The group will share challenges and solutions, but that will be but a marginal component of what they do, Gamiño said, because there are already groups that do that. This group will be all about sharing things — frameworks, principles, policies and code — that city leaders can use to make things happen.
"I would really like the organization tasked with work," he said. "… On the smart city front, I'd like to see some cities come together and agree on a set frameworks and terms and standards that can deliver something tangible to help other cities, members or not, give them some guardrails to help direct them toward that smarter city path."
The official announcement from Washington, D.C., Mayor Muriel Bowser and San Francisco Mayor Ed Lee emphasized the importance of the world working together and harnessing the immense power of technology to improve city life.

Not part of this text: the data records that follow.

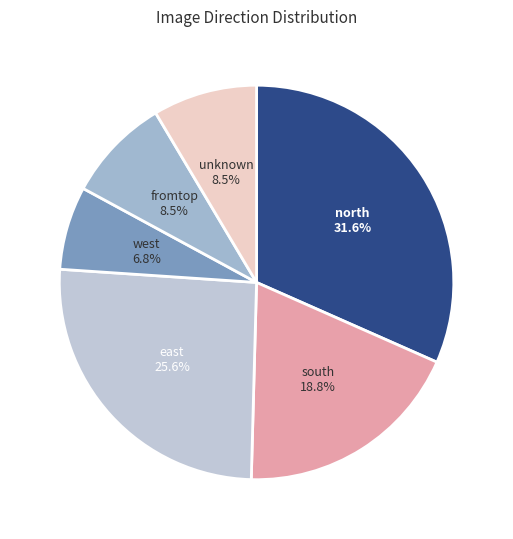

Is unknown the majority of the pie?

No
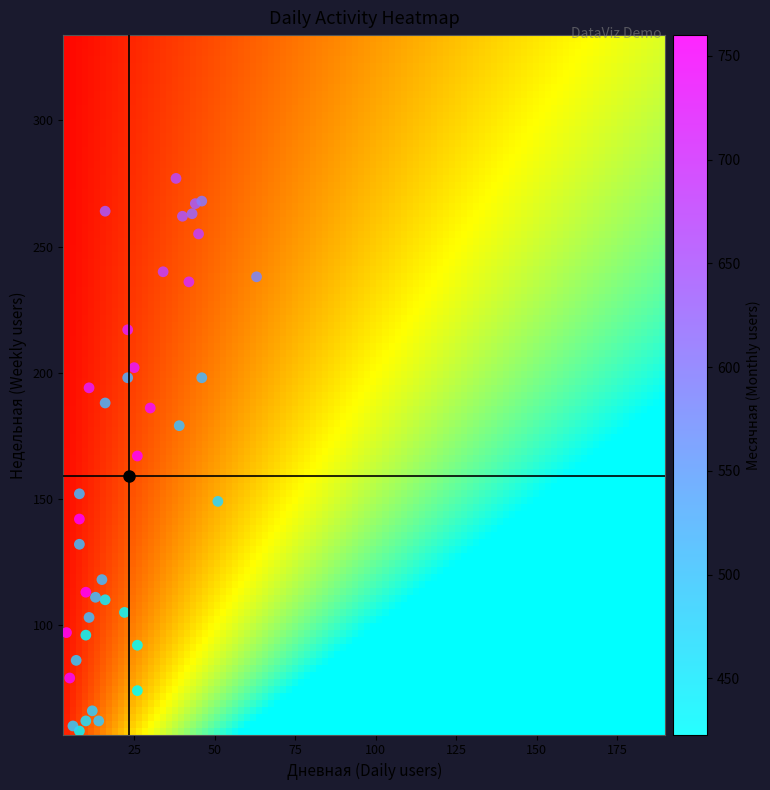

What is the range of X values (max minus min)?

59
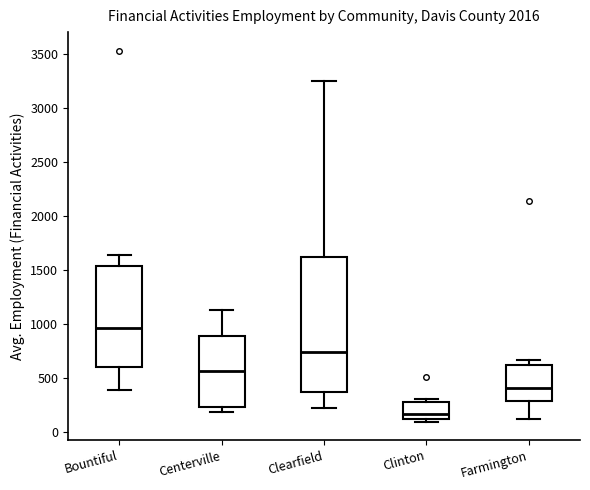

Where is the upper edge of the box for Centerville on the y-axis? The values are not printed on the chart, so give them approximately, as read against the axis.

900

"Just think about how much opportunity is left to be leveraged," the two wrote. "According to a recent estimate of big data, every day we create more than 2.5 quintillion bytes of data — so much that 90 percent of the data in the world today has been created in just the last two years. Frankly, there is now and will continue to be more data being produced than we have ideas about how it can and should be used by cities to improve lives."
And the group is looking for new members around the world, Gamiño said, so if someone wants to get involved, all they have to do is contact the group and start helping.
"This is a matter of organizing around a focused set of people around the world that I think have maybe the biggest opportunity to impact the world in the short term," Gamiño said, "because at the end of the day, people might be citizens of a country, but they're residents of a community, of a city, and so people who work at that level have the opportunity to deliver solutions to the heart of the constituency."